Activity:
Each record below must be reproduced exactly as it reads, with its images omitted.

The data:
○ ○ ○
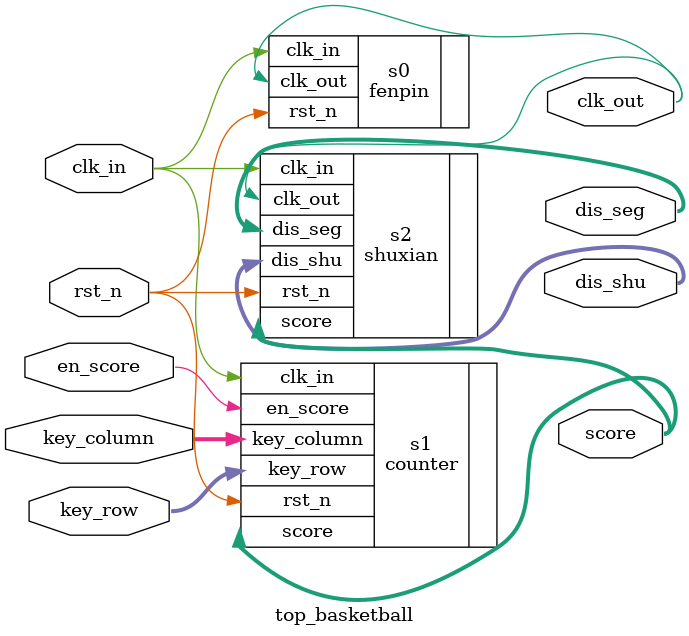
<source format=v>
module top_basketball( 
input rst_n,
input clk_in,
input en_score,   
input [3:0]key_row,
input [3:0]key_column,
output wire clk_out,
output wire[2:0] dis_shu,
output wire[6:0] dis_seg,
output wire[15:0] score
);


fenpin s0(
.clk_in(clk_in),
.rst_n(rst_n),
.clk_out(clk_out)
);
counter s1(
.clk_in(clk_in), 
.rst_n(rst_n), 
.key_row(key_row), 
.key_column(key_column), 
.en_score(en_score),
.score(score)
);

shuxian s2(
.clk_in(clk_in),
.clk_out(clk_out), 
.rst_n(rst_n),
.score(score), 
.dis_seg (dis_seg),
.dis_shu (dis_shu)
);
endmodule
</source>
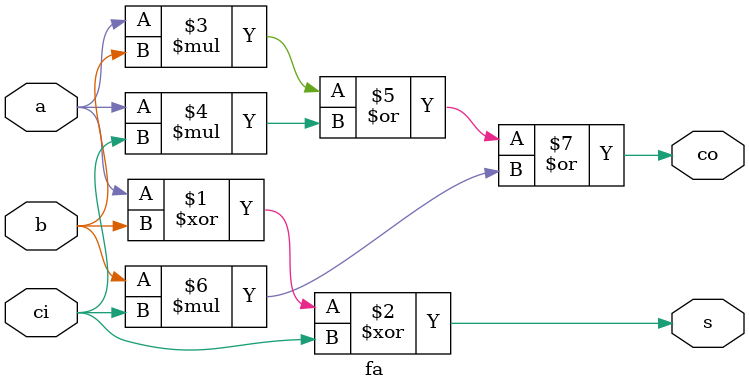
<source format=v>


module fa(

input a,
input b,
input ci,

output wire s,
output wire co
);

//=======================================================
//  Structural coding
//=======================================================


assign s = a ^ b ^ ci;
	
assign co = a*b | a*ci | b*ci;

endmodule

</source>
○ ○ ○
Worked solution:
<source format=v>
module top_basketball( 
input rst_n,
input clk_in,
input en_score,   
input [3:0]key_row,
input [3:0]key_column,
output wire clk_out,
output wire[2:0] dis_shu,
output wire[6:0] dis_seg,
output wire[15:0] score
);


fenpin s0(
.clk_in(clk_in),
.rst_n(rst_n),
.clk_out(clk_out)
);
counter s1(
.clk_in(clk_in), 
.rst_n(rst_n), 
.key_row(key_row), 
.key_column(key_column), 
.en_score(en_score),
.score(score)
);

shuxian s2(
.clk_in(clk_in),
.clk_out(clk_out), 
.rst_n(rst_n),
.score(score), 
.dis_seg (dis_seg),
.dis_shu (dis_shu)
);
endmodule
</source>
<source format=v>


module fa(

input a,
input b,
input ci,

output wire s,
output wire co
);

//=======================================================
//  Structural coding
//=======================================================


assign s = a ^ b ^ ci;
	
assign co = a*b | a*ci | b*ci;

endmodule

</source>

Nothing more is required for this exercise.